Isso é algo que vem sendo cada vez mais evidente?
Há alguma Esquerda neste país que tem, notoriamente, um preconceito relativamente às IPSS e não é de agora, vem historicamente. Por isso, há que conhecer a realidade, as IPSS de hoje não têm nada a ver com as IPSS de há 50, 60 anos, pelo que há que conhecer a realidade e as coisas no terreno e, então, fazer opções.

As instituições são o último garante dos direitos fundamentais das pessoas com deficiência?
Sem dúvida nenhuma. E na deficiência intelectual isso é mais notório, porque são as instituições que, muitas vezes, falam por essas pessoas. Se tirarmos as instituições, tiramos a voz às pessoas que não têm voz e isso é muito grave. E a maior parte dos deficientes intelectuais não tem voz para falar na primeira pessoa. Há que ter uma voz suplementar que são as pessoas que estão no terreno, que são fundamentais neste processo. E as famílias são essenciais neste percurso, por isso, é muito importante que os pais estejam envolvidos nas instituições, porque eles, muitas vezes, são a voz dos filhos que não conseguem falar.

Nesse sentido, estão ultrapassados os problemas que surgiram a propósito da Prestação Social de Inclusão (PSI)?
Neste momento, está mais ultrapassado, mas ainda há um longo caminho a fazer. Muitas vezes, as leis mudam as mentalidades, mas é preciso algum tempo para equiparar o teor da lei com a mentalidade das pessoas que as aplicam. Isto aconteceu na PSI, porque muitas vezes levou-se à obrigatoriedade de interdição das pessoas que recebiam PSI. Os bancos tinham que abrir uma conta em nome dessas pessoas, mas os bancos não abriam as contas se as pessoas não fossem interditas… Enfim, foi uma complicação enorme. No entanto, penso que isso já está a ser mais ultrapassado e agilizado.

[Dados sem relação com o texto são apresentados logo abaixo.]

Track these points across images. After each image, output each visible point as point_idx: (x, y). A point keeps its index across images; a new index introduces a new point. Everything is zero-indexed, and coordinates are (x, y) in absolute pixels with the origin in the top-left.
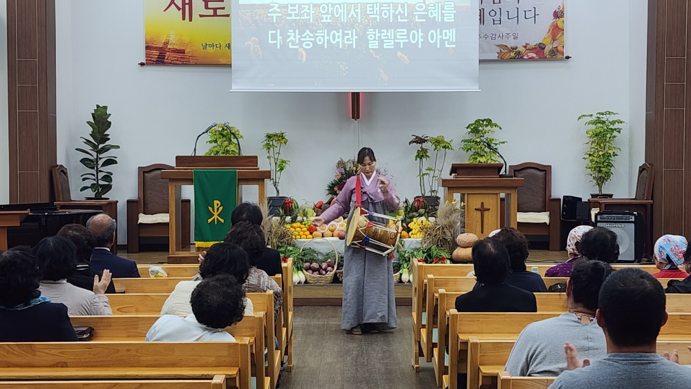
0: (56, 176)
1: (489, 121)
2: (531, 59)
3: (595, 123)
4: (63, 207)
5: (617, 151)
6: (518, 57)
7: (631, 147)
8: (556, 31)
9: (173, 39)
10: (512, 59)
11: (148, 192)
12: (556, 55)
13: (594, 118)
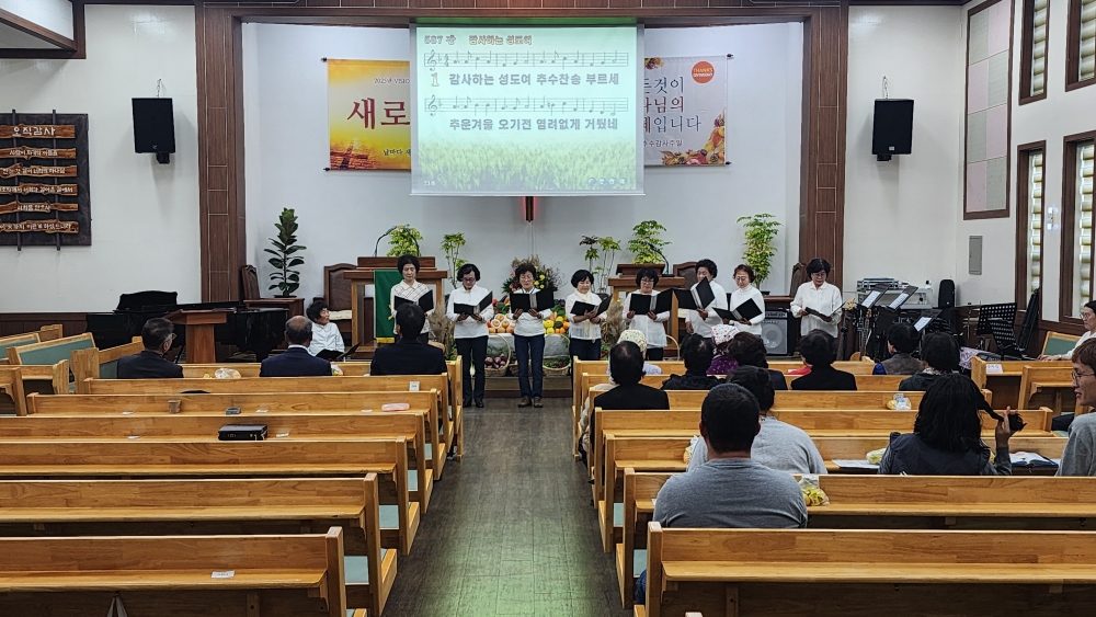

A lei do maior acompanhado também tem levantado alguns problemas?
Sim e é das que tem tido, realmente, imensas perversões. A Humanitas, inclusive, vai tentar fazer formação junto a juízes, agentes do Ministério Público, etc. A lei do maior acompanhado, através de um processo legal de avaliação, determina, por decisão judicial, que a pessoa fica autorizada a fazer certas coisas e proibida de fazer outras que eles acham que ela não é capaz. Ora bem, na deficiência intelectual está a ser um desastre, porque os juízes não sabem o que é a deficiência intelectual. Até as perguntas que lhes fazem não têm nada a ver com a realidade e isso não lhes permite sequer tecer sentenças adequadas àquela pessoa concreta com deficiência intelectual, porque não percebem do que a pessoa é realmente capaz ou não. Do que temos visto, a falta de conhecimento nestas situações, muitas das vezes, tira autonomia aos nossos jovens.

E agora vem aí a lei do cuidador informal?
Sim, e mais problemas se avizinham. Há instituições que nos têm sinalizado que muitas pessoas, de baixo estrato económico, com alguns problemas e de famílias desestruturadas, vão querer tirar os jovens da instituição para assumirem o papel de cuidadores informais. Tudo pela questão financeira envolvida e isto é gravíssimo, porque o jovem, sem condições, vai ficar fechado num quarto ou vai ficar em casa. É preciso cuidado com estas leis, especialmente no tocante à deficiência intelectual.